» Passage for review
*** Block opens ***

It seems like the computed values are probably correct for your provided input data, but I haven’t studied it carefully.

If you run your original code with cuda-memcheck, you will get some additional error information. In particular it points out that the underlying illegal access was an invalid global write of size 8 (bytes). If you study all the input parameters you provided to the nppiMean_StdDev_32f_C1MR function, and consider which of those would likely be involved in the function writing an 8-byte value, you’ll pretty quickly focus your attention on the last 2 parameters.

Thankyou very much! It was very usefull.

Unfortunatelly, now I’m having problems with the ROI sizes. When I use images of 1920x1080 with ROI the same size (1920x1080) the npp function returns an step error.

Instead, when I change the ROI size to 1024x1024 or 1040x1024, it works with correct results (for the values used according to the ROI).

I attach the code that fails. To see it working just change the #define X_ROI and #define Y_ROI to 1024 and 1024.

I understand it should work with 1920x1080. The scatch buffer size is almost 26KB, it shouldn’t be the problem.

*** Block closes ***

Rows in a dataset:
*** Block opens ***

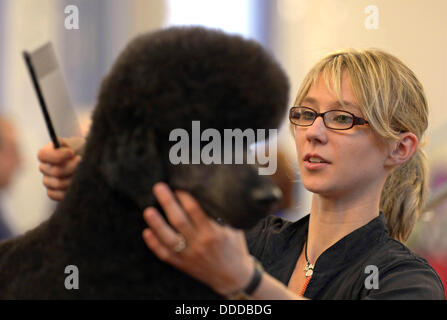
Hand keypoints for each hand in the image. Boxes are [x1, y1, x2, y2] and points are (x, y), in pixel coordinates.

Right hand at [37, 137, 83, 200]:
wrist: (87, 161)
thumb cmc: (81, 150)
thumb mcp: (77, 143)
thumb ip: (70, 145)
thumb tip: (69, 151)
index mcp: (46, 153)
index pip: (43, 155)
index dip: (57, 155)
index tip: (71, 152)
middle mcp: (44, 167)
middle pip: (55, 171)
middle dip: (72, 167)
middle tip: (82, 161)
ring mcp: (47, 181)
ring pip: (58, 184)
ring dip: (74, 179)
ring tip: (83, 173)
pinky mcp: (52, 192)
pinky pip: (57, 195)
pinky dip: (69, 191)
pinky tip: (77, 184)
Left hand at [142, 182, 254, 296]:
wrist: (233, 277)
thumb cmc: (235, 247)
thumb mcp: (235, 229)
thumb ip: (224, 213)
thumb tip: (212, 191)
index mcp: (214, 233)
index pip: (195, 211)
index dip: (185, 197)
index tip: (179, 184)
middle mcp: (200, 244)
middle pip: (179, 221)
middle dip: (168, 203)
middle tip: (159, 187)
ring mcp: (189, 255)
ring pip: (169, 239)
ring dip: (157, 224)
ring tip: (148, 210)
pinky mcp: (182, 264)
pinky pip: (165, 254)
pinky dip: (154, 244)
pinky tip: (147, 232)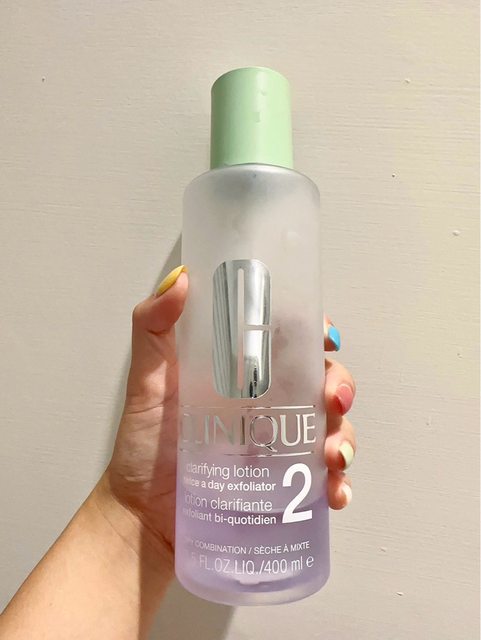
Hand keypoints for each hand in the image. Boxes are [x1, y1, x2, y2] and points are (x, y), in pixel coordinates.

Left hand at [102, 266, 356, 574]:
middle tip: (333, 400)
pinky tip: (336, 493)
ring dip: (346, 436)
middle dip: (341, 385)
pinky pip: (323, 480)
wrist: (142, 517)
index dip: (317, 332)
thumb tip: (182, 277)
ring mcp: (279, 446)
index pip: (290, 341)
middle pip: (321, 381)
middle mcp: (267, 404)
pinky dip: (339, 485)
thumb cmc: (144, 445)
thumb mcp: (146, 381)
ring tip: (335, 455)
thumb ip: (153, 328)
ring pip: (332, 428)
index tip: (326, 335)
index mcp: (243, 373)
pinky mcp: (284, 486)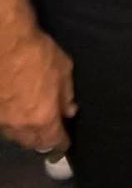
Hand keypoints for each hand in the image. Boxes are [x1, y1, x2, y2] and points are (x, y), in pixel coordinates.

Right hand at [0, 27, 76, 152]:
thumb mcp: (63, 70)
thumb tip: (69, 110)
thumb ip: (67, 94)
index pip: (54, 141)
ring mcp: (2, 120)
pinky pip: (5, 125)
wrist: (5, 43)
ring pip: (16, 137)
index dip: (62, 143)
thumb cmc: (38, 54)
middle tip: (51, 134)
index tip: (65, 144)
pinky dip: (13, 124)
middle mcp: (20, 125)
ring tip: (35, 126)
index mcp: (43, 118)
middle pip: (32, 144)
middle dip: (43, 141)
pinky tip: (18, 114)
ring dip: (27, 134)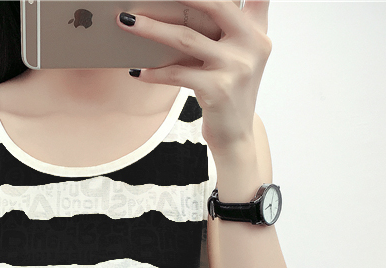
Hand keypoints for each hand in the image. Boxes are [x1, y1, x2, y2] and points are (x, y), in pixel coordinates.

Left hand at [117, 0, 271, 153]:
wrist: (236, 136)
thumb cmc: (229, 91)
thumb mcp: (237, 56)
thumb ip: (228, 29)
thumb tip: (182, 7)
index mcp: (258, 31)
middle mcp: (252, 45)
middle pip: (214, 5)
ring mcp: (236, 67)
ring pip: (186, 38)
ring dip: (151, 29)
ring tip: (127, 22)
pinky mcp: (217, 89)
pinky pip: (177, 74)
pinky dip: (154, 73)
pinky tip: (138, 72)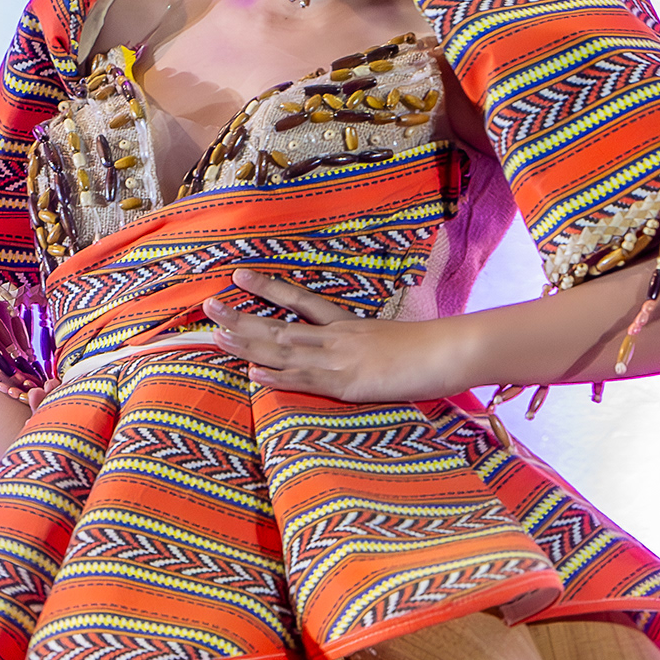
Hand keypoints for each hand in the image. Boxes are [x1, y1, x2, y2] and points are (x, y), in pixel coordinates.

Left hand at [203, 269, 475, 403]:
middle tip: (208, 307)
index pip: (300, 301)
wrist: (451, 351)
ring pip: (285, 350)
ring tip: (216, 334)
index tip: (240, 275)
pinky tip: (254, 372)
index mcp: (347, 325)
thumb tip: (362, 351)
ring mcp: (340, 359)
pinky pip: (307, 380)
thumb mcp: (395, 342)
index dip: (268, 289)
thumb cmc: (433, 349)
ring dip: (248, 343)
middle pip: (280, 325)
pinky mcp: (348, 383)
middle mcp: (337, 337)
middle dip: (242, 317)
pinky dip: (279, 376)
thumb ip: (371, 345)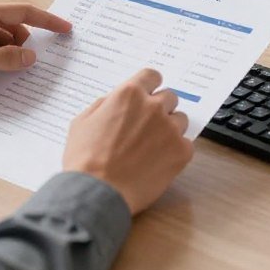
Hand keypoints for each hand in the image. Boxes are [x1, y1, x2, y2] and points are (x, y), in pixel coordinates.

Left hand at [0, 1, 70, 100]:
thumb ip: (7, 58)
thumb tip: (31, 56)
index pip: (24, 13)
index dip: (47, 21)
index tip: (66, 29)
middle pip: (15, 31)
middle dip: (24, 49)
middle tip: (33, 67)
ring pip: (4, 46)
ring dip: (8, 61)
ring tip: (9, 78)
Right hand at [62, 68, 192, 214]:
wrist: (97, 193)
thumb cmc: (84, 159)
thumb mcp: (83, 121)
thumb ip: (105, 104)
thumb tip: (116, 102)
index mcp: (130, 94)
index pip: (152, 76)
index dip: (149, 87)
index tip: (148, 97)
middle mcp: (153, 106)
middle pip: (169, 97)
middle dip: (159, 109)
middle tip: (147, 128)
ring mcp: (170, 129)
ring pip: (180, 120)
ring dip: (169, 129)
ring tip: (153, 148)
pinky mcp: (181, 152)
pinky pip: (186, 144)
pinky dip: (175, 151)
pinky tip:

*** Block closes ***

» Problem to work on
In the forum thread, what did cuda-memcheck identify as the underlying illegal access? These rows are separate material and have no connection to the forum thread.

» Your response
An invalid global write of size 8 bytes.